Reproduce every line of the material below, but drop the pictures.

───── DATASET SECTION

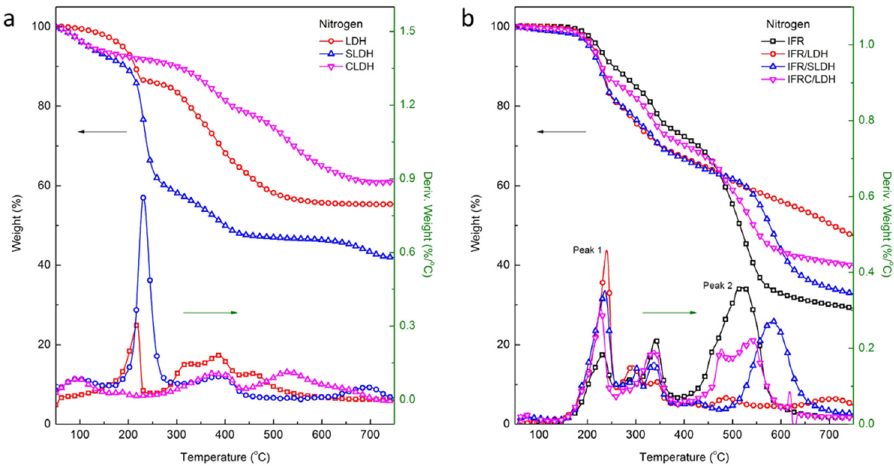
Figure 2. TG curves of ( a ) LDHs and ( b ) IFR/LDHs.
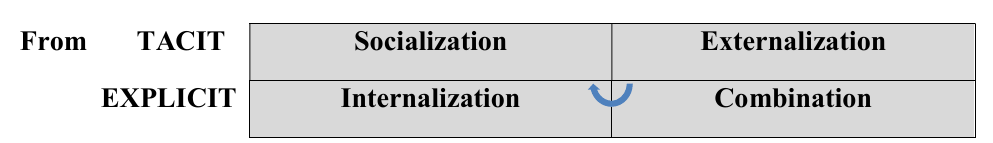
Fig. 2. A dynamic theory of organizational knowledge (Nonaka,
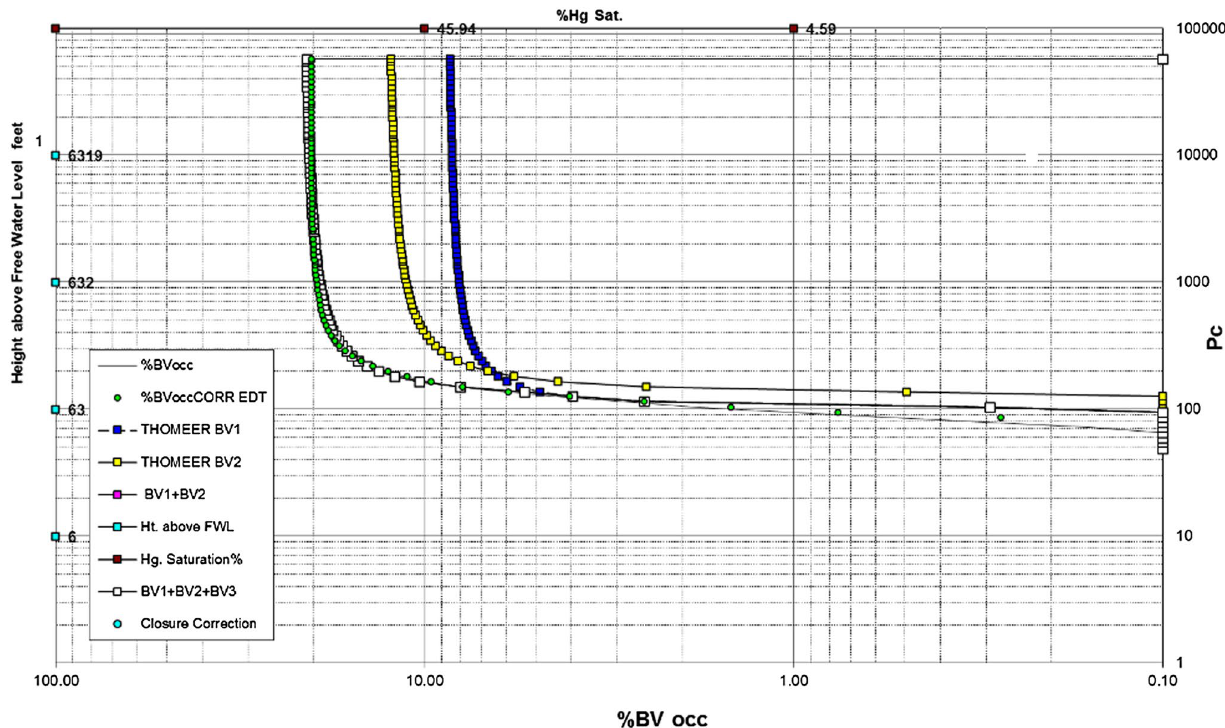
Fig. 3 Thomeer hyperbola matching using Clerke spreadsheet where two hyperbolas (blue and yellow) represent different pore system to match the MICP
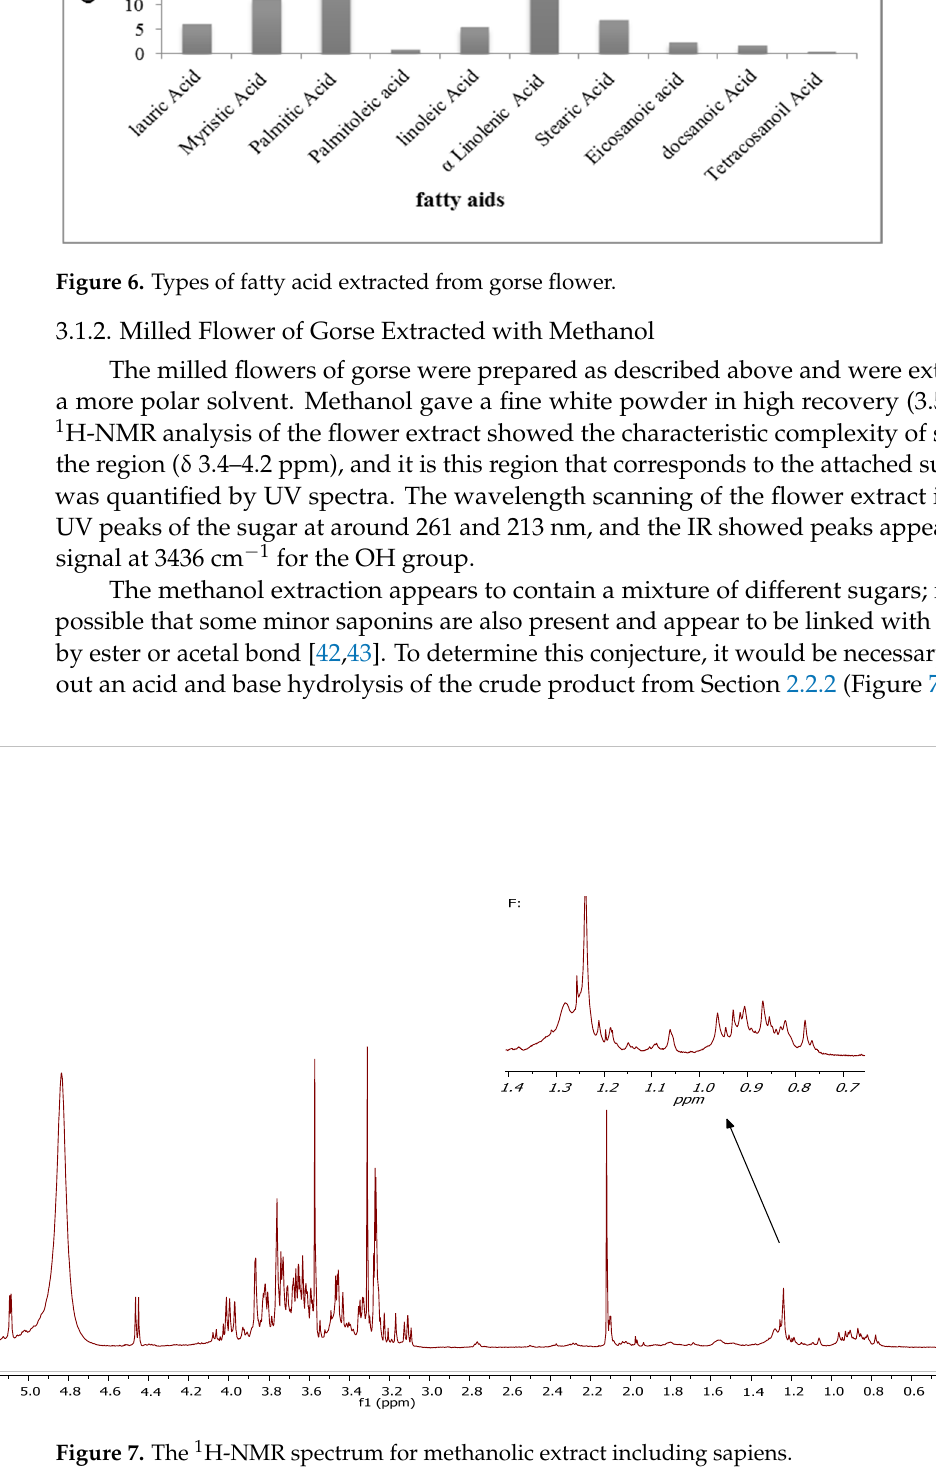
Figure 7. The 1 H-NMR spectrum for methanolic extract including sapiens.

──────────

**THE ANSWER**
Figure 2. TG curves of ( a ) LDHs and ( b ) IFR/LDHs.
Fig. 2. A dynamic theory of organizational knowledge (Nonaka,
Fig. 3 Thomeer hyperbola matching using Clerke spreadsheet where two hyperbolas (blue and yellow) represent different pore system to match the MICP
Figure 7. The 1 H-NMR spectrum for methanolic extract including sapiens.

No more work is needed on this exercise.